Consigne 1 —
Recopiez sans rien changer les lignes des enregistrements comprises entre celle qui contient "order: Cornales" et celle qui contient "family: Rhamnaceae", ces deux lignes incluses.

Extrait du texte —
◆ ◆ ◆ ◆ ◆

Le 8 septembre, le conflit éclate au grand jour. Ce jour-là, en pleine crise des déchets toxiques, le GTI se réunit à Abidjan et réclame que, pour débloquer le processus de paix, les pouvoirs du Premier ministre de transition Charles Konan Banny soient renforcés « de manière décisive » lors du vote d’une nouvelle résolution de l’ONU sur l’après-30 octobre. À l’époque, on en parle peu. Tous les projecteurs sont braqués sur le drame des riverains d’Akouédo et des autres sites où ont été déposés les déchets du Probo Koala. Mais c’est peu de dire que ces recommandations sont très mal accueillies à la présidence. D’autant que les médiateurs n’hésitent pas à remettre en cause la sacro-sainte Constitution à laquelle s’arc-boute Laurent Gbagbo pour conserver l’essentiel de ses prérogatives. Il faut mettre fin à « la dualité institutionnelle » entre les pouvoirs du chef de l’État, qui sont régis par la Loi fondamentale, et ceux du Premier ministre, qui sont définis par l’ONU, affirme le GTI. Pour Laurent Gbagbo, c’est un casus belli.

◆ ◆ ◆ ◆ ◆

Les données —

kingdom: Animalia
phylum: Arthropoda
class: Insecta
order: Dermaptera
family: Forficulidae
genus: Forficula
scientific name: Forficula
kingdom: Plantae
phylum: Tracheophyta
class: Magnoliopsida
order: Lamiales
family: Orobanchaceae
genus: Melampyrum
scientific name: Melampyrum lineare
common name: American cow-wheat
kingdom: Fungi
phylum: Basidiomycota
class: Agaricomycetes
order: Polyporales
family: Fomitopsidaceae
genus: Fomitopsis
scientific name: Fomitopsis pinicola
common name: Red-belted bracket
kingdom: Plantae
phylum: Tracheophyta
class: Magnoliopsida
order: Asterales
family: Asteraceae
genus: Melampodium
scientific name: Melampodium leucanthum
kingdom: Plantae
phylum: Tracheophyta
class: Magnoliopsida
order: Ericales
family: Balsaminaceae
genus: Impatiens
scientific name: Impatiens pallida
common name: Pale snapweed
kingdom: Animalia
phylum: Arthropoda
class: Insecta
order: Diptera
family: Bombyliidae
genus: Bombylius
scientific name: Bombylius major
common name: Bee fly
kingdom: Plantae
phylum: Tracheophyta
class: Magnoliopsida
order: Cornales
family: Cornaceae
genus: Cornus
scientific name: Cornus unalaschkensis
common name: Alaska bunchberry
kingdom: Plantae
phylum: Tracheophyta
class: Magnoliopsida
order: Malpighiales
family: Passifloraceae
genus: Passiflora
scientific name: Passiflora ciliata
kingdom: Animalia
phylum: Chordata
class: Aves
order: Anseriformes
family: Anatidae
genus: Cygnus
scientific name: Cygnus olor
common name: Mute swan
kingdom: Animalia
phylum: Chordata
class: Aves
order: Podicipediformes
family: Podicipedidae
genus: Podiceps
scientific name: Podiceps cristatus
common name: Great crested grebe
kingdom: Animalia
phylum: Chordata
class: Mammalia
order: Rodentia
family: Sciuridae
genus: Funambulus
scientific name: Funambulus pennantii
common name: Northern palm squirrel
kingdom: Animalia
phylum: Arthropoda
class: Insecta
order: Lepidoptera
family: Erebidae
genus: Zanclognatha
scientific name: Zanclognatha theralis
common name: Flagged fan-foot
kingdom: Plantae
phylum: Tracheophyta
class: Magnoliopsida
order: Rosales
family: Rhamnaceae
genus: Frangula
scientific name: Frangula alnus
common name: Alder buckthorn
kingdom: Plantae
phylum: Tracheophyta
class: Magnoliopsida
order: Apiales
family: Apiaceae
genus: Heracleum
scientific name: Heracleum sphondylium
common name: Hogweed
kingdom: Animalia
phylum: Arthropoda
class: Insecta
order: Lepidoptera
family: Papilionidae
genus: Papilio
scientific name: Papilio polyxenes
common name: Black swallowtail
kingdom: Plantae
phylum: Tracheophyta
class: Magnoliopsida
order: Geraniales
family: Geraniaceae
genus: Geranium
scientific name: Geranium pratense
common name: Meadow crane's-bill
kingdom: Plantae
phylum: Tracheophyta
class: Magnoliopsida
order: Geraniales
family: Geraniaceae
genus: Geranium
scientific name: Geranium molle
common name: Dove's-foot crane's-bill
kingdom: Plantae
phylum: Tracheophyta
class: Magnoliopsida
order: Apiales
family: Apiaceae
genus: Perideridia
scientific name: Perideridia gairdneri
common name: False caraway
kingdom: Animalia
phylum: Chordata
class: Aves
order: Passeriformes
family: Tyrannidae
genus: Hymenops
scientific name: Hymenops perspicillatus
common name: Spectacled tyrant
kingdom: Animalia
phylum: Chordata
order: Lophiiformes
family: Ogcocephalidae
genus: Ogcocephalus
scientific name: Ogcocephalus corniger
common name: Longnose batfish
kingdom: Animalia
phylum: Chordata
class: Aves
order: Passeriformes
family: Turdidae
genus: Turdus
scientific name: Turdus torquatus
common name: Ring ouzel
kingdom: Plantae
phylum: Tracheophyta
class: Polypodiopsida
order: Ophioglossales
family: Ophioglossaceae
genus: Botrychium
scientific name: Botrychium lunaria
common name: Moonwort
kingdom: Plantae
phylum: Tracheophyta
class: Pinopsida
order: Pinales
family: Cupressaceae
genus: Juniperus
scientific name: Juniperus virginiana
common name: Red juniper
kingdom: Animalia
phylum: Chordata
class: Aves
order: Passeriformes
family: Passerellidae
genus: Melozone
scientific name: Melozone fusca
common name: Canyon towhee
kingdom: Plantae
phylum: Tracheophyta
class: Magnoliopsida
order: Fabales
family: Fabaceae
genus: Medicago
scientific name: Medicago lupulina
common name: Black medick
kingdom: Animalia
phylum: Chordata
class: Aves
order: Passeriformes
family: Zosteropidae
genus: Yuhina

◆ ◆ ◆ ◆ ◆

Consigne 2 —
Selon l'extrait sur le conflit du 8 septembre, pourquoi les recommandations du GTI ont-elles été très mal reçues à la présidence ? Répondez en une à trois phrases.

Corrigé 1 —
order: Cornales
family: Cornaceae
genus: Cornus
scientific name: Cornus unalaschkensis
common name: Alaska bunchberry
kingdom: Plantae
phylum: Tracheophyta
class: Magnoliopsida
order: Malpighiales
family: Passifloraceae
genus: Passiflora
scientific name: Passiflora ciliata
kingdom: Animalia
phylum: Chordata
class: Aves
order: Anseriformes
family: Anatidae
genus: Cygnus
scientific name: Cygnus olor
common name: Mute swan
kingdom: Animalia
phylum: Chordata
class: Aves
order: Podicipediformes
family: Podicipedidae
genus: Podiceps
scientific name: Podiceps cristatus
common name: Great crested grebe
kingdom: Animalia
phylum: Chordata
class: Mammalia
order: Rodentia
family: Sciuridae
genus: Funambulus
scientific name: Funambulus pennantii
common name: Northern palm squirrel
kingdom: Animalia
phylum: Arthropoda
class: Insecta
order: Lepidoptera
family: Erebidae
genus: Zanclognatha
scientific name: Zanclognatha theralis
common name: Flagged fan-foot
kingdom: Plantae
phylum: Tracheophyta
class: Magnoliopsida
order: Rosales
family: Rhamnaceae

Corrigé 2 —
Le GTI demandait que les pouvoirs du Premier ministre Charles Konan Banny soient renforcés « de manière décisive ». En plus, les médiateurs remettaient en cause la Constitution, sur laquelle Laurent Gbagbo s'appuie pour garder l'essentiel de ses prérogatives.